▶ [Raw data]:
◇ ◇ ◇ ◇

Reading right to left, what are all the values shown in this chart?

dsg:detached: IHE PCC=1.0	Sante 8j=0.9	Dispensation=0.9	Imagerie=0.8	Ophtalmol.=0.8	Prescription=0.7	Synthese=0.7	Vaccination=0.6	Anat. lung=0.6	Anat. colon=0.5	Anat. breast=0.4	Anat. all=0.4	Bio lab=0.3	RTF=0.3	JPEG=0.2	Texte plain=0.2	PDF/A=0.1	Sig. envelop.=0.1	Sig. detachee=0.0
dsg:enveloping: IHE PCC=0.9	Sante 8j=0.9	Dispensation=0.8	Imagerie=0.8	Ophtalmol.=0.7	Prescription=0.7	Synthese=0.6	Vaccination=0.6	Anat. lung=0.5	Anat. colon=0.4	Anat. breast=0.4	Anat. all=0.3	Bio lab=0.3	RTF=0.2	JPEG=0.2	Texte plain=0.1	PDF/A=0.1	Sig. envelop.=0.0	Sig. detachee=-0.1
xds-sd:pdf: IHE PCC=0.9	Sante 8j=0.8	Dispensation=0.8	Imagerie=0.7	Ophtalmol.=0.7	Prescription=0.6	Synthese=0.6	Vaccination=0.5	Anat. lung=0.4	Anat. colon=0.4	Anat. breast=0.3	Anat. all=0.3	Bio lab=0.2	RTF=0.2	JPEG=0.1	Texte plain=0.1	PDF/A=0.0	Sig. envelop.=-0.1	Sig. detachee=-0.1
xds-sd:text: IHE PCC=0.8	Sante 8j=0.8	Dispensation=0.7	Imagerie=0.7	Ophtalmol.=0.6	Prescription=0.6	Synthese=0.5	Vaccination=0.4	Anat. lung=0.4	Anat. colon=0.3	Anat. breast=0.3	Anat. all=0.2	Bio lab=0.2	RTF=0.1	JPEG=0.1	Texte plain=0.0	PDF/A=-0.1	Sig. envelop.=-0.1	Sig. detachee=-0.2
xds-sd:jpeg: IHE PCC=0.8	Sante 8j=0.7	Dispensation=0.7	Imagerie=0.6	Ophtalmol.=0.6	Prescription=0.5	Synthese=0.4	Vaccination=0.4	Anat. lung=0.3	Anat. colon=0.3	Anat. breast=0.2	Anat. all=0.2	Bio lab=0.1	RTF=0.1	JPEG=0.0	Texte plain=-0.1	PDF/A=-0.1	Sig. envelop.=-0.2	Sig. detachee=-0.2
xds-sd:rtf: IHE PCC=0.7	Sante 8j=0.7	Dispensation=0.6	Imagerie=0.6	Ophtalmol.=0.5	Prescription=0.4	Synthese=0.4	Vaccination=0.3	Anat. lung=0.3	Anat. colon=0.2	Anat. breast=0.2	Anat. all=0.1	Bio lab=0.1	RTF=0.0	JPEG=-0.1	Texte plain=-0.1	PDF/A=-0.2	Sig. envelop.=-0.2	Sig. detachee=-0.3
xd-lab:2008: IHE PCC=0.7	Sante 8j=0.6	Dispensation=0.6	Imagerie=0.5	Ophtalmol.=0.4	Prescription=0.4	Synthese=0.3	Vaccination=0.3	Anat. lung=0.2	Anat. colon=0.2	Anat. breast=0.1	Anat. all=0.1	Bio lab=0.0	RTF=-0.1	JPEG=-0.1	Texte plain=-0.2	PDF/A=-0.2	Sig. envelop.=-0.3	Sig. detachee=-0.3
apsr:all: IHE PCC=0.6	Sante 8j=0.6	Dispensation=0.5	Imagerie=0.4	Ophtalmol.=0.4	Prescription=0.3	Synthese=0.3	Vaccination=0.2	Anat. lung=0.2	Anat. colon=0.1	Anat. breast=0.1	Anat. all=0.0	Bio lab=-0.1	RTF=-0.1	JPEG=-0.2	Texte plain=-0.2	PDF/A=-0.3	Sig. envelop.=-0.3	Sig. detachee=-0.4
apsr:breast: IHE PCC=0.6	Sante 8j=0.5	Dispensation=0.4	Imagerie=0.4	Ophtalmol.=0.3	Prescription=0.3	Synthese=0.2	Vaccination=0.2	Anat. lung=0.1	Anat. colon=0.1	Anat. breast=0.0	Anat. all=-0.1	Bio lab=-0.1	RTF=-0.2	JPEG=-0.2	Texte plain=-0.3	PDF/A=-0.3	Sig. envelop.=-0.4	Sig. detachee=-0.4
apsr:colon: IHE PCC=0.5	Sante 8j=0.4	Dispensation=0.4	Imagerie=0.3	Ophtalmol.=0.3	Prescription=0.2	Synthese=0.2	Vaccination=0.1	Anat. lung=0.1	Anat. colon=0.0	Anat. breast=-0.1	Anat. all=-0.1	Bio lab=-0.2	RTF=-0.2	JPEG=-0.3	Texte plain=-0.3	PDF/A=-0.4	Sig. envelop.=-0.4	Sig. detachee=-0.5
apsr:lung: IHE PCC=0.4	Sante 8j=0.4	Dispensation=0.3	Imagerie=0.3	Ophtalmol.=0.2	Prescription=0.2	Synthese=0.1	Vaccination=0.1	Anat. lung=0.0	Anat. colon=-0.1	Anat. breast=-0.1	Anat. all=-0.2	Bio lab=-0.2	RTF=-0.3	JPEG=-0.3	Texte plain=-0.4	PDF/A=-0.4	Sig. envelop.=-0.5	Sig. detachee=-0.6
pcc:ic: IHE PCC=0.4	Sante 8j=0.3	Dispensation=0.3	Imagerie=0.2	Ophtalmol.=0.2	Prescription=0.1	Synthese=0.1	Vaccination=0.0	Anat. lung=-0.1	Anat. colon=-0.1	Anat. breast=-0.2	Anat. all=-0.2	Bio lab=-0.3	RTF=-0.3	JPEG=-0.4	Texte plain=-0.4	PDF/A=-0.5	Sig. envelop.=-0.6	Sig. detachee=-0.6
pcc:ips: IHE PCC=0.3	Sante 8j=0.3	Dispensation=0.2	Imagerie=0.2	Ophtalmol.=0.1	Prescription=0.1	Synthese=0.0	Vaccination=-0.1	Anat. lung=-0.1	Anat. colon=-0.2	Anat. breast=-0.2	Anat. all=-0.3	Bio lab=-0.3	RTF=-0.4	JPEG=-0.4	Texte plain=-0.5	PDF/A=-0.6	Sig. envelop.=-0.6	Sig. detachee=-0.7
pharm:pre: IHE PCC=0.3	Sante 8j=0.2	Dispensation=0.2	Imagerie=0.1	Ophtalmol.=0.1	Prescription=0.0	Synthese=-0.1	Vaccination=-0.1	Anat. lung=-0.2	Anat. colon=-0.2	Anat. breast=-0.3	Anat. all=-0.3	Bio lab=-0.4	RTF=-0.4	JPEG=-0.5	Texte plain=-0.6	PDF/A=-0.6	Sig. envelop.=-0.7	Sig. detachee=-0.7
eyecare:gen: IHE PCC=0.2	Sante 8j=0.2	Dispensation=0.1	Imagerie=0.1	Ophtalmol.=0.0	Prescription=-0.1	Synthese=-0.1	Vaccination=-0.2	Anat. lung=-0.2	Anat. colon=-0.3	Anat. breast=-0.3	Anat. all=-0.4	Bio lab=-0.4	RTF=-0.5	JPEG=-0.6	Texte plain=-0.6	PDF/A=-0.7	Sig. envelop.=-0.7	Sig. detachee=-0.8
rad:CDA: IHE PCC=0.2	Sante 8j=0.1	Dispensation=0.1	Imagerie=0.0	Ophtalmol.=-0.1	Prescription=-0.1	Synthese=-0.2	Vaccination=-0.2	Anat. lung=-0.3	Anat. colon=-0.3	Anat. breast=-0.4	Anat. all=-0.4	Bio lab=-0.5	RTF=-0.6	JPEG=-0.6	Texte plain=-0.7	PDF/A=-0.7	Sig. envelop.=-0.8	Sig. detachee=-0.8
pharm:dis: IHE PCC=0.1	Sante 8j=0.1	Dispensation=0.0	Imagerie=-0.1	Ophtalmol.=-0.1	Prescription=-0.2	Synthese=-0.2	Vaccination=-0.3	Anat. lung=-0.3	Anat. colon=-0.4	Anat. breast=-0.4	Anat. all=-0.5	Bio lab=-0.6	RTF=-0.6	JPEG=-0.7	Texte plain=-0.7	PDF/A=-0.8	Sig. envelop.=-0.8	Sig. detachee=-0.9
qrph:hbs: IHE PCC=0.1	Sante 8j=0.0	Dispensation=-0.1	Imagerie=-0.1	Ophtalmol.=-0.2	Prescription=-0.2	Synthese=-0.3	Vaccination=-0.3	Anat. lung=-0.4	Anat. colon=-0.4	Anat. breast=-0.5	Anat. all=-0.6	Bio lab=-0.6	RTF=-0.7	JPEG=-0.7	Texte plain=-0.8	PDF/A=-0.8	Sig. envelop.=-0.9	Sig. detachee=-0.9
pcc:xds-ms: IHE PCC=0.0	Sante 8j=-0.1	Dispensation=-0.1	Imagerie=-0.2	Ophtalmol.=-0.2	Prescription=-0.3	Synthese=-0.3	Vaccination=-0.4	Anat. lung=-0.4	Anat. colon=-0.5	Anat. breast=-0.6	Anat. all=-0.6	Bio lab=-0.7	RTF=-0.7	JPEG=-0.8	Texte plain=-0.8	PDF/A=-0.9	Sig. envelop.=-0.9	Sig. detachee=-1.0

◇ ◇ ◇ ◇

▶ [Prompt]: List every line above that contains the string "pharm", copying each one in full.

▶ [Response to this exercise]:
pharm:pre: IHE PCC=0.3	Sante 8j=0.2	Dispensation=0.2	Imagerie=0.1	Ophtalmol.=0.1	Prescription=0.0	Synthese=-0.1	Vaccination=-0.1	Anat. lung=-0.2	Anat. colon=-0.2	Anat. breast=-0.3	Anat. all=-0.3	Bio lab=-0.4	RTF=-0.4	JPEG=-0.5	Texte plain=-0.6	PDF/A=-0.6	Sig. envelop.=-0.7	Sig. detachee=-0.7
pharm:dis: IHE PCC=0.1	Sante 8j=0.1	Dispensation=0.0	Imagerie=-0.1	Ophtalmol.=-0.1	Prescription=-0.2	Synthese=-0.2	Vaccination=-0.3	Anat. lung=-0.3	Anat. colon=-0.4	Anat. breast=-0.4	Anat. all=-0.5	Bio lab=-0.6	RTF=-0.6	JPEG=-0.7	Texte plain=-0.7	PDF/A=-0.8	Sig. envelop.=-0.8	Sig. detachee=-0.9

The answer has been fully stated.